Такой взгляд казался ей глубоким, и она искала его подтверждения в самых незначительных словах, в малейших поступках своего любовника. Но когда эти же друзья вдобавок уверили ее и в том, что в обществе, столь неподходящем для нее, она губит те большие надежды, которые, по их словам, она подавала, что любовник в конце концов обесцветит ее, что, живя с ним, она разрушает свое артистическое будущее, к ее презрению присоединилась такая ненависть, как если бы он упорно стремился привить ей смертельную болезнь. Она старалась видеться с ним как можно реже, оттягивая момент окончательного разрыва, который лично мне казался весьма маловероятным. Сен-Лу приносил ей такие жертвы, что, во всяком случае, если только она не была пленительна (но он ни разу не пожелал показать мне ее карточку, говоря: «Во-первых, она не красавица, и потом, она плохо выходит на фотографии, это моментальные снимки, я сам их делал моим «Кодаком», и вы получили бы неверное представление о ней»), казалось неправдоподобным, чтоб она нашла другого человека, способного на такие же жертвы. Я считал, что и самое сильное желание составить себе имя, при отсутствии таланта, что мнение, всего только частное мнение, авторитетного для нас человека не могут (впрочем, не исключено, что по отношению к любовнице Сен-Лу это не имело места), даже для самой мелкой кокотки, являться мотивом более решающим, чем удовольствие загребать деньги. Сен-Лу, хотя и плохо понимавший, что происходит в уме его любовницы, не верил в полную искренность как ее несправедливых упреков, так и обещаний вечной любви, но временами смутно чувствовал, что она порвала бы с ним, если б могла; поэтому, побуждаемый, очевидно, инстинктом самосохранения своей любви, быть может более прозорливым, чем сам Сен-Лу, и проявляя житейские способности, уживавшиеся в нем с самыми слепыми порывами сердца, он отказался закрепить за ней капитал, занял огромные деньги, чтобы она ни в чем не терпела недостатка, но давал их только со дня на день. По всей вероятности, если она действительно предполагала порвать с ним, она спокойно выжидала, когда накопится «капитальчик», для чего при тех суммах, что давал ей Сен-Лу, требовался, правда, срок весьма небольшой, но все же позволявший моему новому другу продлить свое счастье — или несчастье.
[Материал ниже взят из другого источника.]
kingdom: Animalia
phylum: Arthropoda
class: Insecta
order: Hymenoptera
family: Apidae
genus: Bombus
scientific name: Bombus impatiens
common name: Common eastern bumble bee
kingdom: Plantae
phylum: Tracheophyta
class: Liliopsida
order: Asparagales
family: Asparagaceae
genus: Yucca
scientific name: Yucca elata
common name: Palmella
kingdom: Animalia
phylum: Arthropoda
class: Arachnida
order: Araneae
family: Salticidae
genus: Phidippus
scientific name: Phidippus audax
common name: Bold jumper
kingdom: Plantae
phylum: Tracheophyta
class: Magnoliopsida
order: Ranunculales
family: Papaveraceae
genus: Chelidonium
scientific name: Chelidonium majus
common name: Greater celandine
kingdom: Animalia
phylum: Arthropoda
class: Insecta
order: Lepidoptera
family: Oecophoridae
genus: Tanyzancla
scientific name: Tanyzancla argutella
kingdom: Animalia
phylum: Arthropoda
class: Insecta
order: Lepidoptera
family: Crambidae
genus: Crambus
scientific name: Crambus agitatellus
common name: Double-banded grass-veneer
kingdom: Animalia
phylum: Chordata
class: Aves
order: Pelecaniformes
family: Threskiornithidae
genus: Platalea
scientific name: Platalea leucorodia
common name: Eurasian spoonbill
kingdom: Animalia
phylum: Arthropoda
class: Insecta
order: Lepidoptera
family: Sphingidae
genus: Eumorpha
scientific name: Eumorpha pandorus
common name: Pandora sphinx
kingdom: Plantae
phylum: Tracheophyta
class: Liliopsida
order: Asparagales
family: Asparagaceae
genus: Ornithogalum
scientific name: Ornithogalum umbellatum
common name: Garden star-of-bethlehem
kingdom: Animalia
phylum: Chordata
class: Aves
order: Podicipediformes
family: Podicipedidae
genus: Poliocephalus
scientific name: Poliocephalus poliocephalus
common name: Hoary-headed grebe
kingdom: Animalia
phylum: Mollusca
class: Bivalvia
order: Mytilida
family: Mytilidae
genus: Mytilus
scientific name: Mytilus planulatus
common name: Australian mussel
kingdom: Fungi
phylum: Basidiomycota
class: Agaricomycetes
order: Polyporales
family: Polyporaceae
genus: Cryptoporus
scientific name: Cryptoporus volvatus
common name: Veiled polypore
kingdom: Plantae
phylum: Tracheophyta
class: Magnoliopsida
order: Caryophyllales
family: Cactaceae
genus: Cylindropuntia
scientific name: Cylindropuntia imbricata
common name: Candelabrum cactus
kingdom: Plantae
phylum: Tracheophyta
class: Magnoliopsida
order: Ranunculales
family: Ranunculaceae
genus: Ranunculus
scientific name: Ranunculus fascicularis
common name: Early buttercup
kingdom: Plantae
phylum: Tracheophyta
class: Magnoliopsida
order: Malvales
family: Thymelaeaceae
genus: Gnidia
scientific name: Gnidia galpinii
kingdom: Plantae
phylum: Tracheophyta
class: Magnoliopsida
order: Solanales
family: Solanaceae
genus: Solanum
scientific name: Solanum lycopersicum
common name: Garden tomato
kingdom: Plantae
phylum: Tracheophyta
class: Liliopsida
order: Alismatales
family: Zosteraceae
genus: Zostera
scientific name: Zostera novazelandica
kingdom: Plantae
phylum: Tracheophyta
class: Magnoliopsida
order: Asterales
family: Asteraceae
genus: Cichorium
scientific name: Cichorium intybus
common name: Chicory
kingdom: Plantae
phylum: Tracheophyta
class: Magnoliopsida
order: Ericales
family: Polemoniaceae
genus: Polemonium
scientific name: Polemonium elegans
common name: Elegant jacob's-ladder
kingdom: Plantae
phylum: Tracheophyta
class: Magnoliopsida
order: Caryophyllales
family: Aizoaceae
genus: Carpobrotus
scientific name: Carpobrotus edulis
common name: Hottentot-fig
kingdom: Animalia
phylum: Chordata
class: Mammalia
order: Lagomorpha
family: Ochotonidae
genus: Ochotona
Этот драматический период в их отношениях, который достиг теперь наиболее острого, наиболее мучительного для Сен-Лу момента, ибо она запретила ему оставаться в Париже, так как его присутствие выводило ее из себя, и заставила проводить отпуск в Бальбеке, поблизости от его гарнизона, — начался с вечера у одной из теток Сен-Лу, позволившей ему привести свою подругу, чтоб она в присутствии многочисленных гостей исполнила отрывки из символической пьесы, в которой она играла на одной из передовых сцен и увлечение которой ей удалось внушить и ему.
Но когда она вошла с большой лилией в руке, в костюме, который был скопирован с «Ancilla Domini» и который, как она убедила Робера, был настоящим «художественным прозрением», все эти клубмены и герцогини, собравшиеся там, встретили ее появление улыбками, которые, благодаря монотонности напевной читки, причудливости тех или иных слов, их частых повторений, перешли в безумный смех, вначале подавленный, а потом столь неудержимый, что бедная исполнительница не смогла продолжать. На другой день тетка Сен-Лу подверглась единогласному осуждению за то, что позволила выступить в своем доме столь забавной артистке. Один весьма знаменитый герцог не скрыл от нее, что если ее критикуют, то винить она должна только себя.
— Что за чертовщина! нельзя же угощать нас такими номерами! Если б еще у этой женщины был талант, но таланта у нее нет и никогда не будет. Чёрт возьми! Париж не такой уж глупый, как о нем говорят. Общество состоит не из одних дураков. Эта барышня, очевидно, думала удивить Париж. Но Париж не так-то легко удивить, и все-таки есть вещи, которых мы не захотим переваривать.
Что до артистки, то, уходя, она сказала Сен-Лу:
— Куда это ты завел меня, что это за дуры, невоспитанные бабы, неотесанные дураки? Лучше уж я скажу тебе, среди мужчин там не было ни одного, кто бы мне не подмигивал, не толкал ногой, а так как я отвергла их ухаживанья, то они и постарались отомстить.